CONCLUSIONS: We found that Bacteroides, Streptococcus, Proteobacteria and Lachnospiraceae do not increase the incidence of BCC at the genetic level, which provides new insight for the study of GM and BCC.
摘要:
目的:研究先前已经建立了肠道微生物组和某些癌症进展之间的联系。然而,在使用孟德尔随机化(MR)研究肠道微生物群(GM)与基底细胞癌(BCC)之间的潜在因果关系方面,文献存在明显的差距.因此,我们研究的目的是利用MR来探索四种GM(拟杆菌,链球菌,变形杆菌和落叶草科)和BCC。
方法:我们使用全基因组关联研究(GWAS)数据和MR来探索四种GM与BCC之间的因果关系。本研究主要采用随机效应逆方差加权(IVW)模型进行分析,作为补充的额外的方法,包括简单的模式,加权中位数,加权模式和MR-Egger方法。我们使用异质性和水平多重性来判断每个分析的可靠性。MR-PRESSO主要用于检测和校正异常值。
结果:随机效应IVW结果显示拟杆菌(OR=0.936,95%CI=0.787-1.113,p=0.455),链球菌(OR=0.974,95%CI=0.875-1.083,p=0.629),变形杆菌(OR=1.113,95%CI=0.977-1.267,p=0.106)和落叶松科(OR=1.027,95%CI=0.899-1.173,p=0.688)与BCC无遗传因果关系。所有分析都显示没有水平多效性,异质性或异常值。
结论:我们发现拟杆菌,链球菌,变形杆菌和落叶草在基因水平上不会增加BCC的发病率,这为GM和BCC的研究提供了新的思路。
方法:我们使用全基因组关联研究(GWAS)数据和MR来探索四种GM与BCC之间的因果关系。本研究主要采用随机效应逆方差加权(IVW)模型进行分析,作为补充的额外的方法,包括简单的模式,加权中位数,加权模式和MR-Egger方法。我们使用异质性和水平多重性来判断每个分析的可靠性。MR-PRESSO主要用于检测和校正异常值。

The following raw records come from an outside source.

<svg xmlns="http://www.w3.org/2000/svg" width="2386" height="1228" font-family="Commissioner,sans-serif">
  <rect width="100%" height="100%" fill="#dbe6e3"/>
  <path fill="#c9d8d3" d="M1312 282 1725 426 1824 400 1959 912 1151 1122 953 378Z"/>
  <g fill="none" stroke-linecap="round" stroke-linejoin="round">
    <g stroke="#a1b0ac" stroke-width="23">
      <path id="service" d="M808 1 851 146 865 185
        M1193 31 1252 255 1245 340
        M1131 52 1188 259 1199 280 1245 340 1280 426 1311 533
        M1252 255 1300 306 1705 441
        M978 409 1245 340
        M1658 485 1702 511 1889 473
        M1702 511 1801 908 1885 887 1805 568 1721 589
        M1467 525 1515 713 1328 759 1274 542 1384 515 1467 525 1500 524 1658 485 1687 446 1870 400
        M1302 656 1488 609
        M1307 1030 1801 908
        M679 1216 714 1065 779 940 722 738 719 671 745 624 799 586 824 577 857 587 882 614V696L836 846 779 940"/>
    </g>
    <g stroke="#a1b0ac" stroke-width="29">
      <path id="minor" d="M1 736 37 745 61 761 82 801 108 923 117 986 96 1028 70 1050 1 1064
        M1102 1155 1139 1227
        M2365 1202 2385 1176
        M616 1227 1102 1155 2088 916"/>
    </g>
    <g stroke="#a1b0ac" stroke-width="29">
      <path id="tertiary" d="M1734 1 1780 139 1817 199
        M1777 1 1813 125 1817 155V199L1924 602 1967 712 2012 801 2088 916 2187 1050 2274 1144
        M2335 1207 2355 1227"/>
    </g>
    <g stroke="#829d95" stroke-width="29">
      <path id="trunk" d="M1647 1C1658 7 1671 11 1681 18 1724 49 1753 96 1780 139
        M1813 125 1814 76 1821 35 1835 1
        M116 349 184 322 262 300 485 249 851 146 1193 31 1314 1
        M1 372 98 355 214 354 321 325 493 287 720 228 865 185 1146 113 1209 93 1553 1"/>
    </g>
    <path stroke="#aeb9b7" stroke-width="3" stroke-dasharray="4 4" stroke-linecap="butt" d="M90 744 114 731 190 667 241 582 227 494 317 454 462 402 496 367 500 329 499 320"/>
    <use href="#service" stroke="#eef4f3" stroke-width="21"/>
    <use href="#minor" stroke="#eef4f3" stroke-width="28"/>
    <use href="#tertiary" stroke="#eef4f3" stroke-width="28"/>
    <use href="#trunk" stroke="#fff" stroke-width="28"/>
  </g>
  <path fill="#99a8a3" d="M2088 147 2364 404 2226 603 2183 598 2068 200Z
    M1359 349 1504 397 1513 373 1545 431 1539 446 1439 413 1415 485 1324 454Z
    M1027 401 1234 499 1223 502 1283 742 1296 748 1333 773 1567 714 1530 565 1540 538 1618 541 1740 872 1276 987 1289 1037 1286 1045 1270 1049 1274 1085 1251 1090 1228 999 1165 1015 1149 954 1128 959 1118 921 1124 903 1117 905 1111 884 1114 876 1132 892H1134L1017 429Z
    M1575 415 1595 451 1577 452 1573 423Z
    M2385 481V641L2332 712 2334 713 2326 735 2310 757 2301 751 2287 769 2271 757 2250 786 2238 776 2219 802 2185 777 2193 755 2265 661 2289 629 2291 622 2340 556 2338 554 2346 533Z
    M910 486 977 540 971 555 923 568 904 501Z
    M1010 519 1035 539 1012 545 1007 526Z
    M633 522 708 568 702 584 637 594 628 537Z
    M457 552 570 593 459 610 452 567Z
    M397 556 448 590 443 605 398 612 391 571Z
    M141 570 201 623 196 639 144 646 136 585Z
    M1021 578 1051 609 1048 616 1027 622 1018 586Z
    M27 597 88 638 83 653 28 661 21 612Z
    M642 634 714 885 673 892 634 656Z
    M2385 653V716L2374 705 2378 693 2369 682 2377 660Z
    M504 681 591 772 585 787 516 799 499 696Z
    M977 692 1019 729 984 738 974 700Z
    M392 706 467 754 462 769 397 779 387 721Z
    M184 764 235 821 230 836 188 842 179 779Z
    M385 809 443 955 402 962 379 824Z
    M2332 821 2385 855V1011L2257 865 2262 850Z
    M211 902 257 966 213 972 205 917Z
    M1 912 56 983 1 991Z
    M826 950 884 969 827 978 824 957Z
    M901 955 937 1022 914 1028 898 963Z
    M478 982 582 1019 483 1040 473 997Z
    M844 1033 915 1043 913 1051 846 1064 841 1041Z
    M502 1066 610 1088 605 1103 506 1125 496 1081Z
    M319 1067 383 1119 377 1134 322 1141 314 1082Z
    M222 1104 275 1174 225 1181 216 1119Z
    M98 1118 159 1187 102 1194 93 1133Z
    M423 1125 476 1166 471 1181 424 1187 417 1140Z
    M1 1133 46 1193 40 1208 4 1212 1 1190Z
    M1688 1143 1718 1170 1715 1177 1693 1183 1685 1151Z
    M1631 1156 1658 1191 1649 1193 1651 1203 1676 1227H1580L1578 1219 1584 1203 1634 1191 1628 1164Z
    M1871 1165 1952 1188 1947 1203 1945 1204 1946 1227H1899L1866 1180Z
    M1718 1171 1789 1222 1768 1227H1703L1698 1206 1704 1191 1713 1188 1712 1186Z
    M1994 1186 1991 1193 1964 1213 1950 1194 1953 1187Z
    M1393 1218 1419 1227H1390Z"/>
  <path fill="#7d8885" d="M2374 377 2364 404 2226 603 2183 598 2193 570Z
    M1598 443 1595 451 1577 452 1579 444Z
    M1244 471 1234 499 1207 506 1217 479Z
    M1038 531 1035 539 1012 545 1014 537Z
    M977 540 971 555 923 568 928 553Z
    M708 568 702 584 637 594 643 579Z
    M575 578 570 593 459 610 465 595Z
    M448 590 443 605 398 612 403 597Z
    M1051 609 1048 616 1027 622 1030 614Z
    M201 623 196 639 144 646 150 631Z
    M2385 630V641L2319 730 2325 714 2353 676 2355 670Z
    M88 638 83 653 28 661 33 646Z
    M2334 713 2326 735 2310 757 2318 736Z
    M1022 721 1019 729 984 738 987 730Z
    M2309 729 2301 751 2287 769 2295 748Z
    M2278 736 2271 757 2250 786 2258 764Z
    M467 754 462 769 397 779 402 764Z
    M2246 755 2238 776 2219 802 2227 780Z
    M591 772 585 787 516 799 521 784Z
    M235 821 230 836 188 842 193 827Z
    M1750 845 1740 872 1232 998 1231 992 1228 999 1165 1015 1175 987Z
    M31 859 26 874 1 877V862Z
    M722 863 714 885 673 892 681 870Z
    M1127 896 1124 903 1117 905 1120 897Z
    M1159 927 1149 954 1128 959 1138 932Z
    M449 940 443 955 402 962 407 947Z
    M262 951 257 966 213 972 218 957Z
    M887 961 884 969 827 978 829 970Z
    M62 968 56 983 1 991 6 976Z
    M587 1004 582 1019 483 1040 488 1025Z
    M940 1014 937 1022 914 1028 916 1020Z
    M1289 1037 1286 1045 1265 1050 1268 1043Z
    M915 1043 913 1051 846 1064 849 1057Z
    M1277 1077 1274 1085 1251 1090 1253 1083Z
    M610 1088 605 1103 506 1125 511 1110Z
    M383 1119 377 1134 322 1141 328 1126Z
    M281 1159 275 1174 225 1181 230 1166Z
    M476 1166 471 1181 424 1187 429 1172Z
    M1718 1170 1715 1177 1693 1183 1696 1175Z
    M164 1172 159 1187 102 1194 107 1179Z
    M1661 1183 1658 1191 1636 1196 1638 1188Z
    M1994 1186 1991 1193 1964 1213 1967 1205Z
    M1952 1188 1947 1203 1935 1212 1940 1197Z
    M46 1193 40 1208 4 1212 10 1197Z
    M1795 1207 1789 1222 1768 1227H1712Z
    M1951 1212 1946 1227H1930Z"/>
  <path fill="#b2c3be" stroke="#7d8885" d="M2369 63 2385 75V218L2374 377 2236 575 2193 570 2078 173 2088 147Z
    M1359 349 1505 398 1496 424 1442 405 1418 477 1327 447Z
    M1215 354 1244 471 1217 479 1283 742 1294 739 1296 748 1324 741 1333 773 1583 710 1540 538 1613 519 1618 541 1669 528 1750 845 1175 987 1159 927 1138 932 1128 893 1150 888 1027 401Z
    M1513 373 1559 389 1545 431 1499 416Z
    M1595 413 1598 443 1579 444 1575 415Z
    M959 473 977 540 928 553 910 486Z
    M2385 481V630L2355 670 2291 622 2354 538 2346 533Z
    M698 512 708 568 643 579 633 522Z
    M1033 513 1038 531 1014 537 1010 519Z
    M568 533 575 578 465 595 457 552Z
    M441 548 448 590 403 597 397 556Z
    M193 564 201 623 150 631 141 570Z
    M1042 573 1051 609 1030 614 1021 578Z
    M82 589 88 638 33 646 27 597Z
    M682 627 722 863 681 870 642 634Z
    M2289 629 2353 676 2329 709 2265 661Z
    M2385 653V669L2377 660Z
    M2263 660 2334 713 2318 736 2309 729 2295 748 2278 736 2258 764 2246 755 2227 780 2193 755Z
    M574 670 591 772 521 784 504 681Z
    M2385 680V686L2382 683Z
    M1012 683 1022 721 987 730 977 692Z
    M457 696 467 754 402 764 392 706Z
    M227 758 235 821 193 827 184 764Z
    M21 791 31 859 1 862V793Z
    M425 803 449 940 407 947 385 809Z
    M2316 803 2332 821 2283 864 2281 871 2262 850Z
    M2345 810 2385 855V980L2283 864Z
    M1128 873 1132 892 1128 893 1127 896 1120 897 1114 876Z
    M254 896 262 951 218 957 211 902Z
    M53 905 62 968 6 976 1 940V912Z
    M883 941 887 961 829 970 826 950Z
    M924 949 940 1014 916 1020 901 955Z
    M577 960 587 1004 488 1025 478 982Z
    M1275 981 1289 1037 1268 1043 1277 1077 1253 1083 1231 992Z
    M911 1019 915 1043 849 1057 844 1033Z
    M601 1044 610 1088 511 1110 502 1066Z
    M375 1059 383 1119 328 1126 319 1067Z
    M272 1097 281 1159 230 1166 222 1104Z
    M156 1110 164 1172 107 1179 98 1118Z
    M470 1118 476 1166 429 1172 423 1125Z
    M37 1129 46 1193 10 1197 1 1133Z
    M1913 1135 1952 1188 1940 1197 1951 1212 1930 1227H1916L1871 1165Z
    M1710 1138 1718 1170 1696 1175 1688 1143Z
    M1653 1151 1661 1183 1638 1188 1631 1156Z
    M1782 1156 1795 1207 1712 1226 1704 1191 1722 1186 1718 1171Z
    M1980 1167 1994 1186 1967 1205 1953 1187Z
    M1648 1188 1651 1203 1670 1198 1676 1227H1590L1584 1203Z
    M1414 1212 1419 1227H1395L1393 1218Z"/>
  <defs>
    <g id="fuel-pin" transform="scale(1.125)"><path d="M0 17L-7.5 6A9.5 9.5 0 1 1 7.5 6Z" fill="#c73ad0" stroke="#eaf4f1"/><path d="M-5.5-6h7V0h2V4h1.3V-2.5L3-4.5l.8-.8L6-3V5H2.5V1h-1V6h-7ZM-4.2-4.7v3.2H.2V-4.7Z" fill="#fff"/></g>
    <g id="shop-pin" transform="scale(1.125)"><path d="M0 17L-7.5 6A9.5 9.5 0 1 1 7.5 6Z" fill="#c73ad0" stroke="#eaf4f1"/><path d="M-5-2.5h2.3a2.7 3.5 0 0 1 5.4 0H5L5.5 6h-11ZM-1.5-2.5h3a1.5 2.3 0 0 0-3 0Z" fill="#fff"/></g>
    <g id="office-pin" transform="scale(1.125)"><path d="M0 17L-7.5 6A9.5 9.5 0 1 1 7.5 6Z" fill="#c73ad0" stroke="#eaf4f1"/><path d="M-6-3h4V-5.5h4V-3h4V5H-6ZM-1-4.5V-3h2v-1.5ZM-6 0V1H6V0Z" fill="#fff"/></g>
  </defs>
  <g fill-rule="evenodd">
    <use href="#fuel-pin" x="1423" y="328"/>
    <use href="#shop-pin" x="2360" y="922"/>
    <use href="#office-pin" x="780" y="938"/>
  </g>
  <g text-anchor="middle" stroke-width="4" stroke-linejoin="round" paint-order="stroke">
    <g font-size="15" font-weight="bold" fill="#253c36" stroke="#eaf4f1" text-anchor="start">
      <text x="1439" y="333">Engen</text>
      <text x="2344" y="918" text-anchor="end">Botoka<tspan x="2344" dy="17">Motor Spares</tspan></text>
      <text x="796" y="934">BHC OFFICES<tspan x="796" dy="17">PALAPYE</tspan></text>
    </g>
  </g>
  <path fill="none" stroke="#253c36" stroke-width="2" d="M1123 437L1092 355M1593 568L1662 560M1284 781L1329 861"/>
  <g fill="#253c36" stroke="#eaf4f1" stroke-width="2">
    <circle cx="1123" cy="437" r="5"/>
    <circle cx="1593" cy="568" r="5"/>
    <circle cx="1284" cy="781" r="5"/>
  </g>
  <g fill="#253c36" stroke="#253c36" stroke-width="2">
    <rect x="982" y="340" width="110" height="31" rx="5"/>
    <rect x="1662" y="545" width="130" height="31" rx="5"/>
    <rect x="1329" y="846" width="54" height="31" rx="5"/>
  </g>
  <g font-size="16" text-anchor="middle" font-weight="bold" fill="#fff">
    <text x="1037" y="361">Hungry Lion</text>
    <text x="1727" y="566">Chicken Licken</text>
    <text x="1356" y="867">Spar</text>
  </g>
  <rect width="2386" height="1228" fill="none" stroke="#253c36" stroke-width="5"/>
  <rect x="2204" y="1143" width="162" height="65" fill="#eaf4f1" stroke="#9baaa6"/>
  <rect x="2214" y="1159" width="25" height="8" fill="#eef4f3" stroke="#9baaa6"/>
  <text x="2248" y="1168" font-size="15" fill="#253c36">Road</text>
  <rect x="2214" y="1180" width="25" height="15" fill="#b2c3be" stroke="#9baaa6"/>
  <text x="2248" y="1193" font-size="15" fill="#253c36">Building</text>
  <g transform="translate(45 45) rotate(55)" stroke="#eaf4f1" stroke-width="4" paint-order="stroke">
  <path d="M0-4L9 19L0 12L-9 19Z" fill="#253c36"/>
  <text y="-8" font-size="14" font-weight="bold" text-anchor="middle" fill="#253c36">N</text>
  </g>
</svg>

结果:随机效应IVW结果显示拟杆菌(OR=0.936,95%CI=0.787-1.113,p=0.455),链球菌(OR=0.974,95%CI=0.875-1.083,p=0.629),变形杆菌(OR=1.113,95%CI=0.977-1.267,p=0.106)和落叶松科(OR=1.027,95%CI=0.899-1.173,p=0.688)与BCC无遗传因果关系。所有分析都显示没有水平多效性,异质性或异常值。
结论:我们发现拟杆菌,链球菌,变形杆菌和落叶草在基因水平上不会增加BCC的发病率,这为GM和BCC的研究提供了新的思路。